Crawford goes on to tell Ari that they aren’t going back into the store until she “stops her mess.”

"I'm not taking you back into Walmart until you stop with your mess," he said to his daughter. "We don't have to walk around Walmart with your mother, that's a privilege."

He said parents don't know how to say no to their children, especially if they have never had anything themselves growing up.

"I don't care if you were raised with a silver spoon in your mouth, don't put one in your child's mouth because this is what happens," Crawford said.
Towards the end of the video, his daughter eventually agrees to stop screaming in the store.
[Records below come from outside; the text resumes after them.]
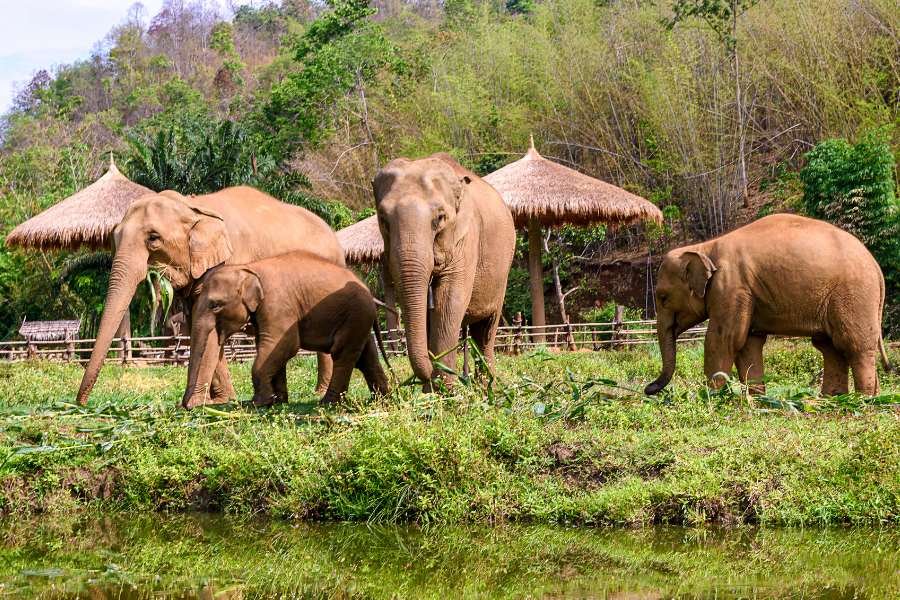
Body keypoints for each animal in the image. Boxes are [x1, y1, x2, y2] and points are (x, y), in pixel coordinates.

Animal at [76, 186, 344, 407]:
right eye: (113, 238)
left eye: (153, 238)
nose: (81, 403)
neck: (193, 206)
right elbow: (200, 324)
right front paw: (222, 401)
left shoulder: (230, 262)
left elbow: (210, 325)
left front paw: (207, 403)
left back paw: (318, 393)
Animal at [184, 251, 390, 407]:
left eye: (215, 305)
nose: (186, 406)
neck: (250, 267)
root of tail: (370, 293)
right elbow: (271, 347)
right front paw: (278, 401)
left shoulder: (277, 302)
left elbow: (286, 344)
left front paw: (258, 403)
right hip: (359, 318)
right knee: (365, 357)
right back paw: (381, 400)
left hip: (355, 314)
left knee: (343, 355)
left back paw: (328, 403)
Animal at [373, 153, 516, 387]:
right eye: (383, 220)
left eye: (439, 218)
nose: (430, 374)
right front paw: (433, 389)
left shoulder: (466, 237)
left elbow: (449, 300)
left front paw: (446, 389)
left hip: (503, 269)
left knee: (485, 330)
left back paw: (487, 386)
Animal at [644, 213, 892, 396]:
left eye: (663, 297)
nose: (649, 389)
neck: (705, 247)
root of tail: (875, 266)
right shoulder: (744, 292)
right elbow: (748, 343)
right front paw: (756, 399)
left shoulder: (731, 287)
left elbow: (723, 339)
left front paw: (710, 398)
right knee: (829, 346)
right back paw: (833, 399)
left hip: (854, 295)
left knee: (854, 345)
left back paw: (863, 400)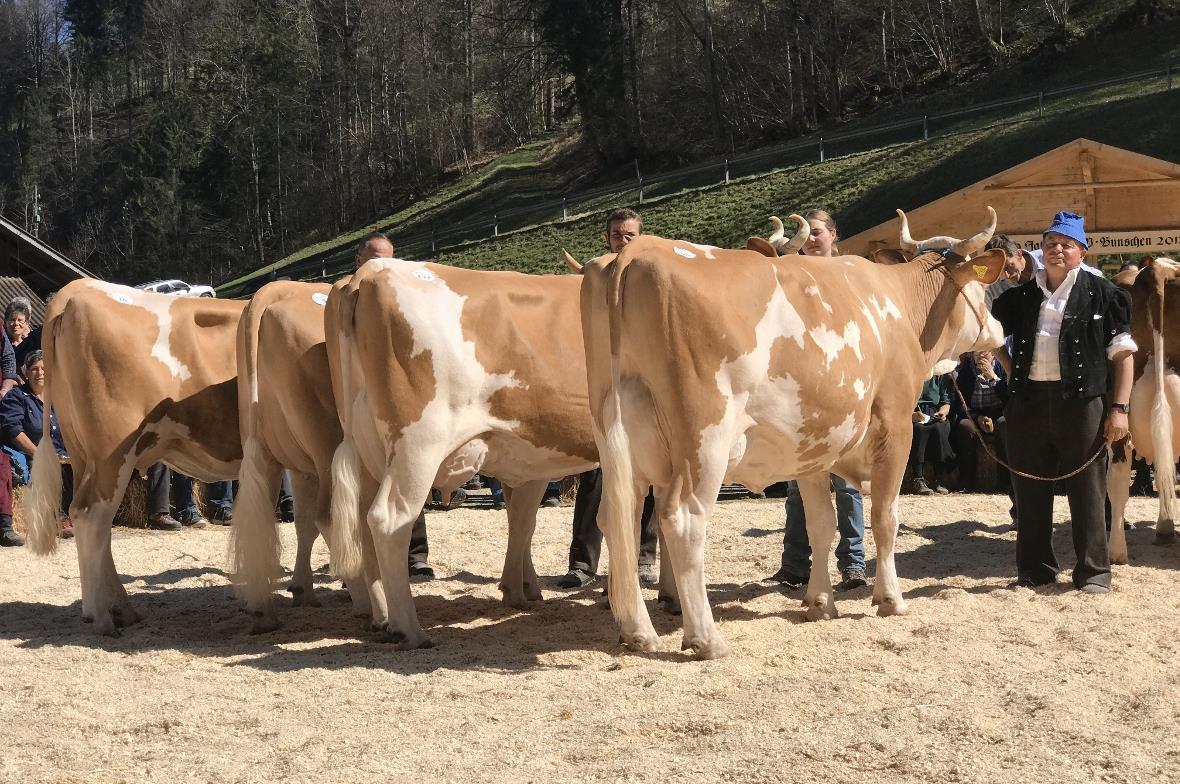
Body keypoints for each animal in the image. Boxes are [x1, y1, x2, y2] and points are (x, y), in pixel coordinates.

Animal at [25, 281, 246, 635]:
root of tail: (78, 288)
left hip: (84, 453)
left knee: (94, 523)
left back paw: (118, 610)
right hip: (112, 451)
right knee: (90, 516)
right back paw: (102, 618)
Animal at [580, 208, 1006, 659]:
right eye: (982, 287)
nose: (999, 329)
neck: (898, 307)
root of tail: (640, 251)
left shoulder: (814, 443)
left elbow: (822, 524)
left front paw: (819, 603)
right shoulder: (895, 424)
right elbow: (884, 517)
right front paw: (890, 599)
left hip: (621, 437)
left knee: (618, 516)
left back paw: (637, 630)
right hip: (706, 441)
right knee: (682, 520)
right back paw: (706, 638)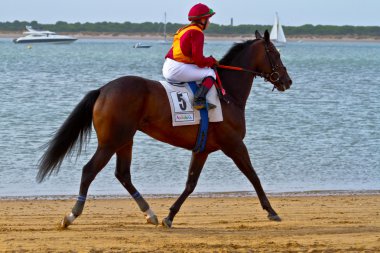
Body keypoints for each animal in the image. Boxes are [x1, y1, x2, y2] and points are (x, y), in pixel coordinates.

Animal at [37, 30, 292, 229]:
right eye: (276, 54)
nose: (287, 81)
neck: (227, 94)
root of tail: (103, 90)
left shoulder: (202, 149)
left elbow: (190, 183)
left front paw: (169, 216)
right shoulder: (234, 145)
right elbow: (253, 176)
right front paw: (271, 211)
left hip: (125, 140)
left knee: (123, 174)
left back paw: (149, 213)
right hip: (111, 141)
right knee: (89, 170)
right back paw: (71, 215)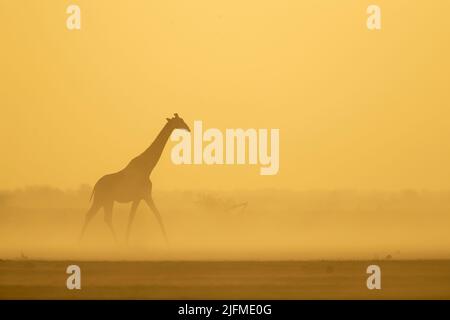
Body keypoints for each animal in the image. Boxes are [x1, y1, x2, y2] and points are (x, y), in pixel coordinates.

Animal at [79, 114, 190, 244]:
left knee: (106, 218)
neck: (147, 168)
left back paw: (116, 242)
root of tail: (96, 185)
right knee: (90, 215)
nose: (188, 128)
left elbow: (141, 217)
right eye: (180, 121)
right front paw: (167, 242)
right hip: (100, 199)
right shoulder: (144, 195)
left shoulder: (142, 197)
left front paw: (126, 241)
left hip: (108, 200)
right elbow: (147, 216)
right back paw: (81, 241)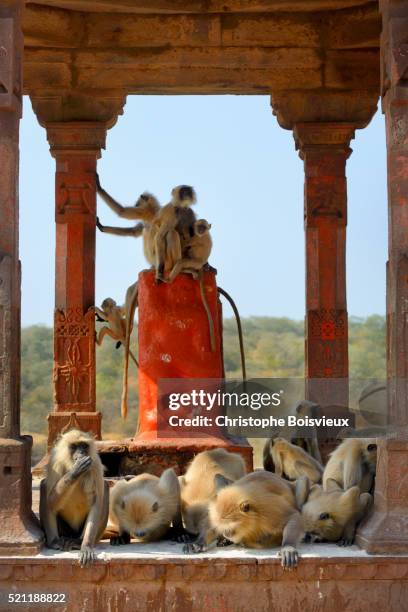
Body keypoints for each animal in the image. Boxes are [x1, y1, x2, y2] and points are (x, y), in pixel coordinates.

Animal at [39, 428, 108, 568]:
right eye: (74, 446)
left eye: (83, 446)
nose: (81, 453)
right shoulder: (55, 462)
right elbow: (51, 502)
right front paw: (75, 472)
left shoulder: (95, 463)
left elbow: (96, 504)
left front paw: (86, 547)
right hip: (65, 530)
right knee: (44, 487)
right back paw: (54, 541)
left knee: (106, 487)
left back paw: (78, 542)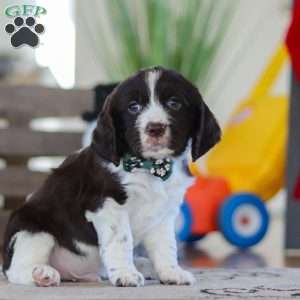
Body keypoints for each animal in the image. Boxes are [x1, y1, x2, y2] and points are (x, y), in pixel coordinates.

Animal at [0, 67, 220, 288]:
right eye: (133, 107)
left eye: (174, 104)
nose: (155, 128)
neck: (151, 167)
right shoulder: (108, 205)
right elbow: (121, 240)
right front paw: (126, 274)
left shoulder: (164, 214)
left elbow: (167, 246)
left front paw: (171, 272)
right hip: (32, 230)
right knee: (16, 269)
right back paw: (42, 274)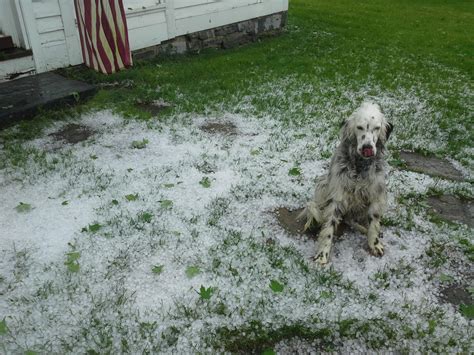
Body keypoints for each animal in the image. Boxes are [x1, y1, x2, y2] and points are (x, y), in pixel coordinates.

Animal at [302, 101, 394, 266]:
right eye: (360, 127)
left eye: (377, 128)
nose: (367, 147)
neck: (360, 166)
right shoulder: (337, 197)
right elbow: (328, 229)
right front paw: (322, 255)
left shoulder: (377, 194)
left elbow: (374, 223)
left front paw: (374, 244)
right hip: (322, 184)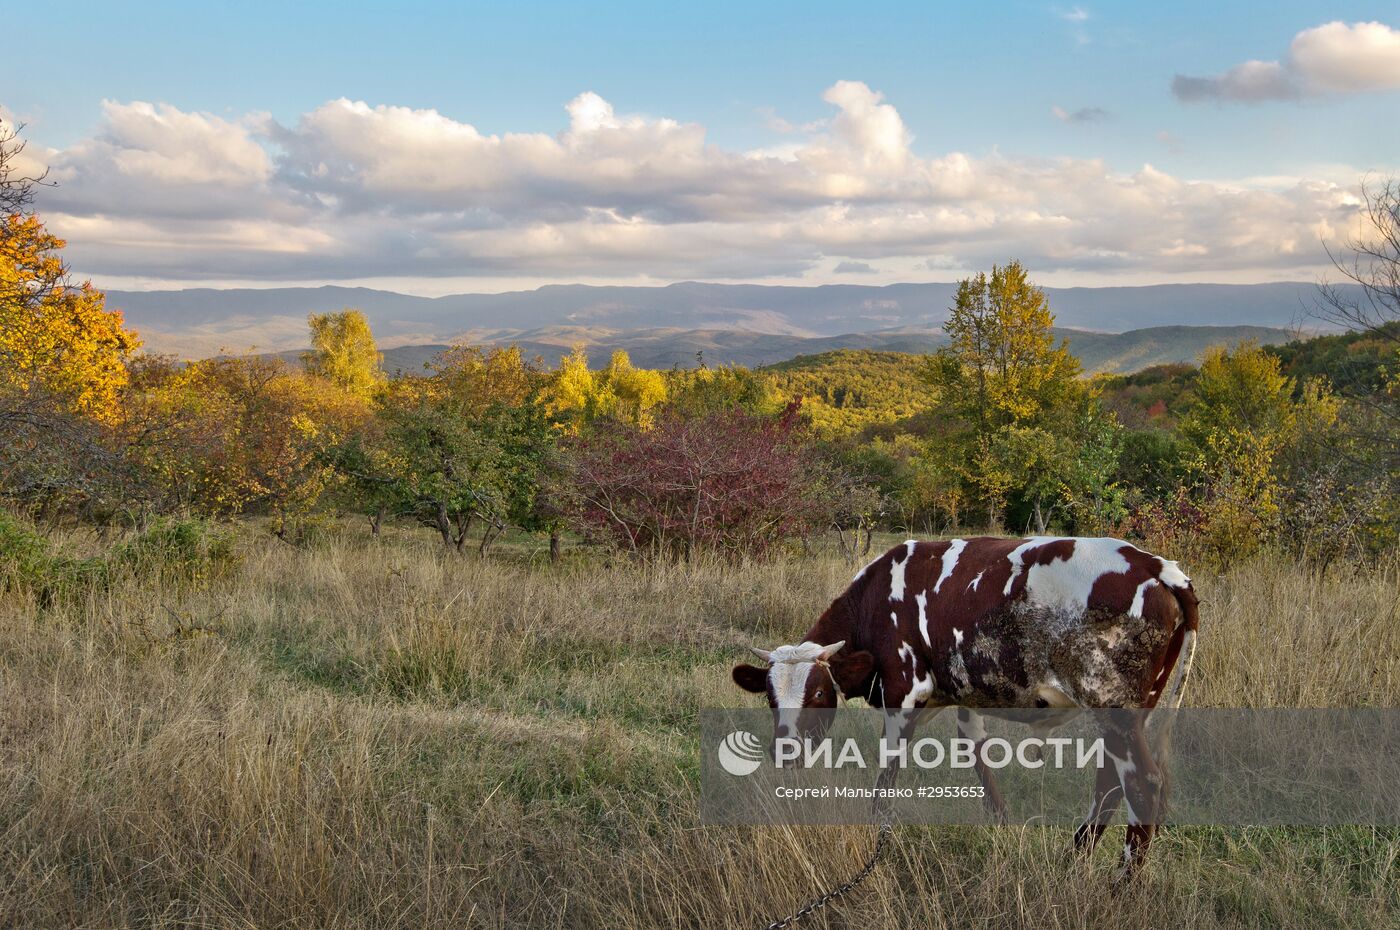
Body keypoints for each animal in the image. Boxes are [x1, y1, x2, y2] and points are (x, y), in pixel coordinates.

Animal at [733, 537, 1204, 873]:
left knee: (1141, 784)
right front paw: (1000, 824)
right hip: (1130, 710)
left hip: (1112, 706)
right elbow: (977, 757)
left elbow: (885, 781)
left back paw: (1119, 887)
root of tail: (1154, 564)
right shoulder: (965, 695)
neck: (876, 597)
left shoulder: (905, 691)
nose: (784, 750)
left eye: (817, 694)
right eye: (770, 697)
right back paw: (1073, 860)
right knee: (1109, 783)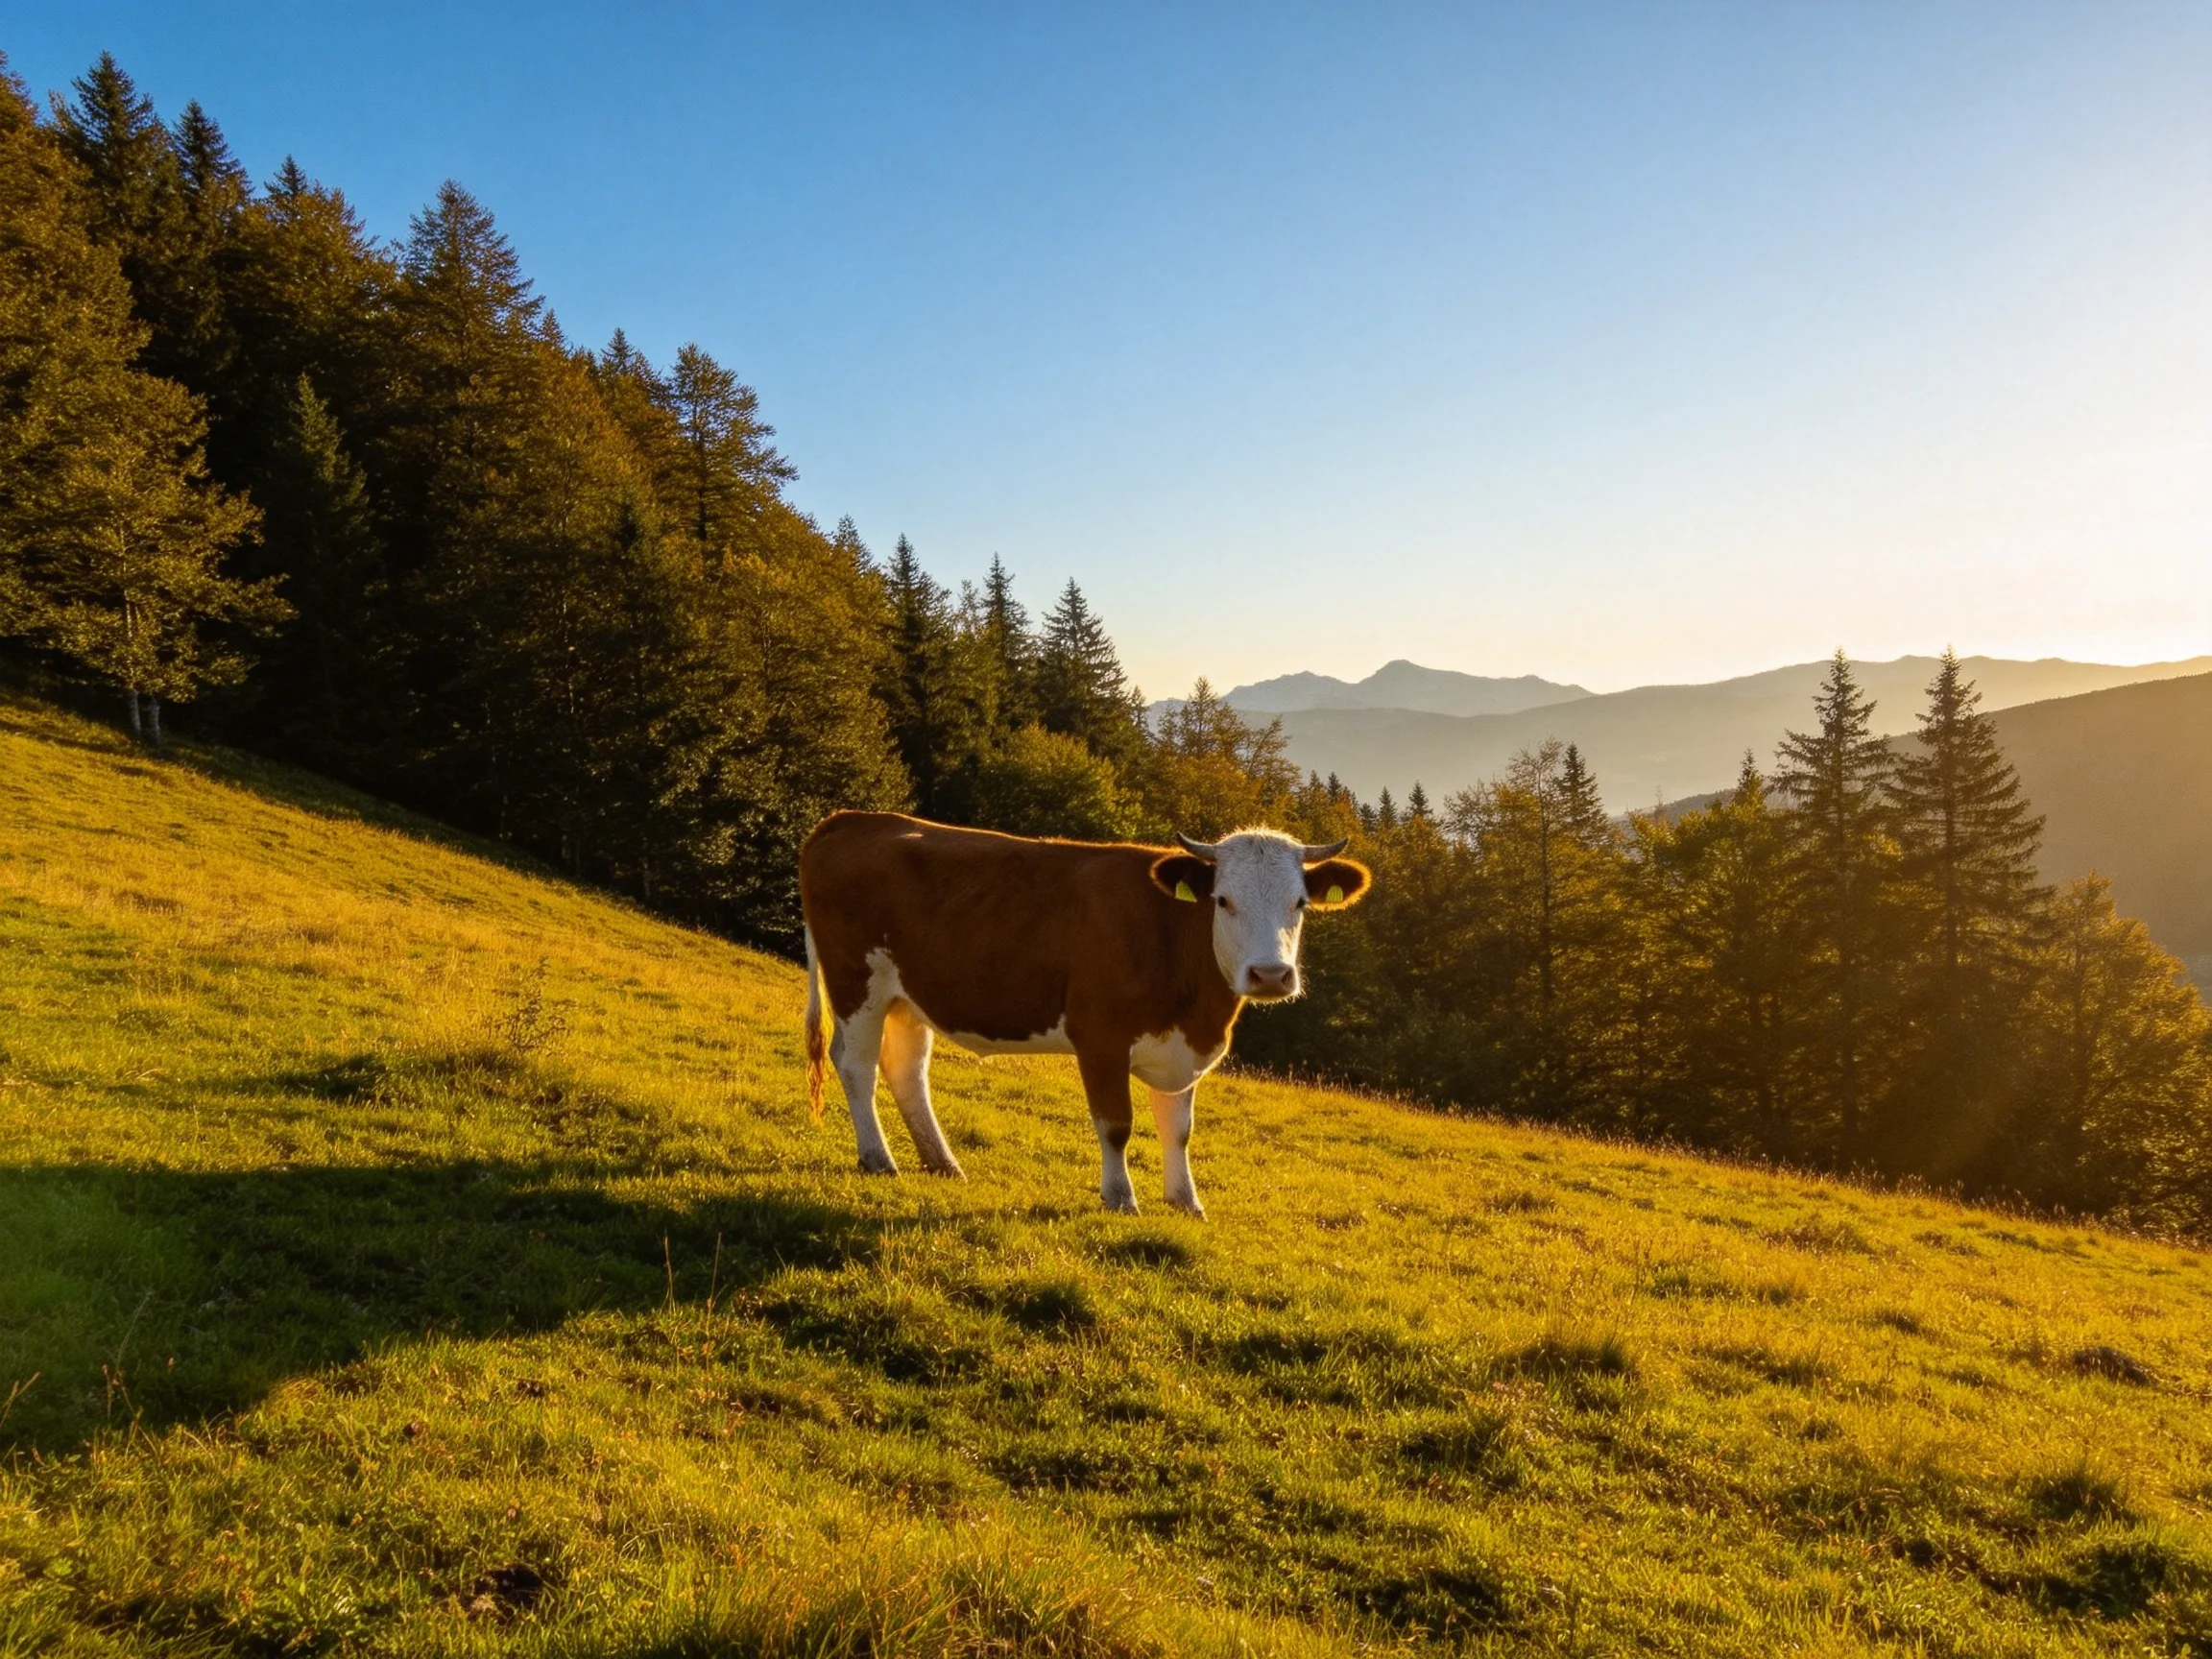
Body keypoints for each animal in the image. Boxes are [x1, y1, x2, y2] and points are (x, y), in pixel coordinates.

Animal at [799, 811, 1371, 1217]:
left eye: (1300, 903)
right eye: (1223, 900)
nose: (1271, 975)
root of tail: (852, 819)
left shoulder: (1182, 1046)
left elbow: (1178, 1129)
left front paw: (1186, 1202)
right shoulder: (1100, 1036)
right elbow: (1117, 1124)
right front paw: (1120, 1198)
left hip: (908, 995)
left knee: (906, 1069)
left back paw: (943, 1163)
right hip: (855, 981)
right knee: (856, 1064)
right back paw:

Crawford’s main message is teaching parents about patience.

“Being an African-American father, in general in the world, you don’t get that much credit. Being a father in the world in general, we don’t get as much credit,” Crawford said. “But I’ve always worked against that. It never mattered what I went through personally, I always wanted to be a great father to my children.”

The post was shared more than 312,000 times and viewed more than 21 million times.

In the Facebook post, Crawford addressed the issues many parents deal with—how much is too much until a child is considered spoiled?

WE MUST SPOIL AND TEACH OUR KIDS. my daughter is spoiled to the max seeing how she is the only girl out of four. lol its typical for a child to throw a tantrum in the store, not each occasion calls for a whooping or yelling. it does more harm than help and leaves long term effects. I've learned from experience both living it and carrying it out in early parenting. in this day and age takin things like games, batteries to controllers , tablets or in this case not being in walmart till they calm down! i hope some find the lesson in this and know we ALL must learn!!

Due to the overwhelmingly positive response to his video, the father of four is now planning to host monthly Q&A sessions online titled, Patience in Parenting.